The N.C. Department of Public Instruction says the state needs more than 11,000 new teachers each year this decade. However, North Carolina’s public and private institutions only produce about 3,200 licensed teachers per year.

“ATTP won’t meet all staffing needs in Northwest North Carolina, but it will improve lateral entry teachers’ qualifications for the classroom, and create a more supportive environment for them,” Duke says.

As part of ATTP, three regional sites staffed with an academic field experience coordinator to work as a liaison between the school districts and Appalachian will be created. Each site will serve five to seven school districts. The sites will be supported by a full-time ATTP director on Appalachian’s main campus in Boone.

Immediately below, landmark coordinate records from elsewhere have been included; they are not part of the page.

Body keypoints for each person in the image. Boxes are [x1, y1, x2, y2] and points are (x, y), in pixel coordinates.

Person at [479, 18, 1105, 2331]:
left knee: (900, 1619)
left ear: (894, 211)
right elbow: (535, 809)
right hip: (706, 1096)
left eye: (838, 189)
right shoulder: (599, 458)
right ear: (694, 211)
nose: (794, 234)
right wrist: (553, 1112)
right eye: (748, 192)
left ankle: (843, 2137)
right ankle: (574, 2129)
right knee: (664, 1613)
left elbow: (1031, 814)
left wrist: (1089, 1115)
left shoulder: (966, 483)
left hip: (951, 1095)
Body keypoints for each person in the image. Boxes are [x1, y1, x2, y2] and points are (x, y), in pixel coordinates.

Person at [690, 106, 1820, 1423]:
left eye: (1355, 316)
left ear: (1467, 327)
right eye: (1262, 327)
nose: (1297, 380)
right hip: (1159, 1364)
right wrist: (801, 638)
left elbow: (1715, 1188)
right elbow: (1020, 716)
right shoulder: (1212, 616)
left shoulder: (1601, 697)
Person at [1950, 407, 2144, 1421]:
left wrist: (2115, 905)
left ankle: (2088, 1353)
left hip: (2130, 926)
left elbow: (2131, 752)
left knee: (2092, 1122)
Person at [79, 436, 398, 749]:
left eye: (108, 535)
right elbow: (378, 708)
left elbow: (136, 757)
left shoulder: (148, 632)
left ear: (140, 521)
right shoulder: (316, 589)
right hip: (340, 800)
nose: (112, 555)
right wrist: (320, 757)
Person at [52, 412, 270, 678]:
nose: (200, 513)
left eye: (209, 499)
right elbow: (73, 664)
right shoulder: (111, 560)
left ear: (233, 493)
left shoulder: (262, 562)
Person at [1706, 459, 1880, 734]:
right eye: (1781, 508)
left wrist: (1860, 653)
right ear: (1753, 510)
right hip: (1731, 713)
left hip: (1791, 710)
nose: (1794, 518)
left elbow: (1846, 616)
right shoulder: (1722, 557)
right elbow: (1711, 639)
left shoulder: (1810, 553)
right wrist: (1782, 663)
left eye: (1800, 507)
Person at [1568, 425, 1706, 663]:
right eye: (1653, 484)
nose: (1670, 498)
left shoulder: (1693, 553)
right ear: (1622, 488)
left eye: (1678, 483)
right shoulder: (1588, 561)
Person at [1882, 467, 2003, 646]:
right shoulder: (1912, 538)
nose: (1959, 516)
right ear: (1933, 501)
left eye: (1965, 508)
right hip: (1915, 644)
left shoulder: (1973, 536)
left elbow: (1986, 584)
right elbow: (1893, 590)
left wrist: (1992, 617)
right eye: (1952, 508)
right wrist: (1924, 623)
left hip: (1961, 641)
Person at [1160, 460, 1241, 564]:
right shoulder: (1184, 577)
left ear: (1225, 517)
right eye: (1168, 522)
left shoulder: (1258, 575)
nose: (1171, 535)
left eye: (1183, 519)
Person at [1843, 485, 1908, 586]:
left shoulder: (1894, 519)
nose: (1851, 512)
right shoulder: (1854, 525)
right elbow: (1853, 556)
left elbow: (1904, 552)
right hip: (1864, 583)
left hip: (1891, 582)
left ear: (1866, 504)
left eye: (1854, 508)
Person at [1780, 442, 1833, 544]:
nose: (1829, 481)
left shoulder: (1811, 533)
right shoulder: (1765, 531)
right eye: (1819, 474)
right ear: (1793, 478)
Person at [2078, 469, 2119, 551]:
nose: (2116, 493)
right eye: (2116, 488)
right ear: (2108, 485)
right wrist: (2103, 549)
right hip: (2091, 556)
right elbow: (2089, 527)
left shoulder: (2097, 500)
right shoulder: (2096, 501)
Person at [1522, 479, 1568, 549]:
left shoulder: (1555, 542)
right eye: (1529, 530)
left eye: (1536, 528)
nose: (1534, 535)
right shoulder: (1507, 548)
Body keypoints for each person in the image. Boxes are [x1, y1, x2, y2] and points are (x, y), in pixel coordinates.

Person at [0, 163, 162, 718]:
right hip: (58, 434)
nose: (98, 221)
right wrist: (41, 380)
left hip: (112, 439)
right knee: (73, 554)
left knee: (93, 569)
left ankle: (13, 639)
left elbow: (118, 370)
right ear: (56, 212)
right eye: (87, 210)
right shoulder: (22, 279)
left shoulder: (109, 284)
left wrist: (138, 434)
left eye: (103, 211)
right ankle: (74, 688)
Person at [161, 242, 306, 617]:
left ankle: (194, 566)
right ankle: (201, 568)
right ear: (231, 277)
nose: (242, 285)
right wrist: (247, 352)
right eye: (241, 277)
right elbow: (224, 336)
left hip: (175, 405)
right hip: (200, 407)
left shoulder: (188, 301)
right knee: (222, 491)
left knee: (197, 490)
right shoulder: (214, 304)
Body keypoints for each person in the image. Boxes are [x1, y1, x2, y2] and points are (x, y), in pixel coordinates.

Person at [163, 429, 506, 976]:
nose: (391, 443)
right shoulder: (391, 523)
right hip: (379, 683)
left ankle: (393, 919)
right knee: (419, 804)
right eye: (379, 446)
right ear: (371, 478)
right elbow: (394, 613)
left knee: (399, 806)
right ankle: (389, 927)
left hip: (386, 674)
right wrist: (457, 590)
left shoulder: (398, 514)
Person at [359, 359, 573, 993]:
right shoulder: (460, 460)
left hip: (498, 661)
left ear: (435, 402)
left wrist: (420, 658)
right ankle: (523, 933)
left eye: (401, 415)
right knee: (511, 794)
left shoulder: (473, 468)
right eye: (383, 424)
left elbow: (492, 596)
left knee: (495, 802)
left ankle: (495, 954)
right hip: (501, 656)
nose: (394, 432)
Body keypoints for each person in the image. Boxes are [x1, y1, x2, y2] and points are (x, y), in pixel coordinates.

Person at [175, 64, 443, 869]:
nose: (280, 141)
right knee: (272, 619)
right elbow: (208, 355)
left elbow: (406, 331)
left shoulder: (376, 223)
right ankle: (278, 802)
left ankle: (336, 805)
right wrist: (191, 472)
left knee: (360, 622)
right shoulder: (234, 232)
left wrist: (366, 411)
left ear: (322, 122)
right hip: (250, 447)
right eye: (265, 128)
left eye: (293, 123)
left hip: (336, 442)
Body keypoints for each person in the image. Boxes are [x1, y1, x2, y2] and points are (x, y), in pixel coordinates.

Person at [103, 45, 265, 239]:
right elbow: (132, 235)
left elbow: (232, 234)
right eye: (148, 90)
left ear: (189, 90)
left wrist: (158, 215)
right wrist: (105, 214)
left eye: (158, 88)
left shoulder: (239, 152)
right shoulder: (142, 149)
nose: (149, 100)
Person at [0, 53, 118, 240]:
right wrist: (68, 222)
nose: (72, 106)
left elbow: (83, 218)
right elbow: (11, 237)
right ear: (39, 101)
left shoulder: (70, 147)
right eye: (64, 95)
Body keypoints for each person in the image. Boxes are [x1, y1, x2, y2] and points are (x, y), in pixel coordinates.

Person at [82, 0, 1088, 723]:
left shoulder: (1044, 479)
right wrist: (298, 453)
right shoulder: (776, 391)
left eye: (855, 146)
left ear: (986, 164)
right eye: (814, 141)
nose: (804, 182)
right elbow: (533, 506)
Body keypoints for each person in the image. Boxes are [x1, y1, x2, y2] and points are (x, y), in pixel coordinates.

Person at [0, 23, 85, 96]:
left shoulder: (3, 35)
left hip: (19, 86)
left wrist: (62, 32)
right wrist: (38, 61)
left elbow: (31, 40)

One regional site will be located at Western Piedmont Community College in Morganton, with other locations to be identified in the future.

ATTP will focus its recruitment efforts within the following 20 counties: Alexander, Alleghany, Ashe, Avery, Burke, Caldwell, Catawba, Cleveland, Davie, Forsyth, Iredell, McDowell, Mitchell, Rowan, Rutherford, Surry, Watauga, Yadkin and Yancey. These counties constitute the service area of the university’s agreement with 10 community colleges, known as the Appalachian Learning Alliance.

“We already have the infrastructure in place to support this grant,” Duke says. “ATTP is tailored specifically to address a population that lacks certain qualifications. It’s our goal to accelerate their reaching fully qualified teaching status.”

Duke says he expects ATTP’s classes to begin as early as January 2003.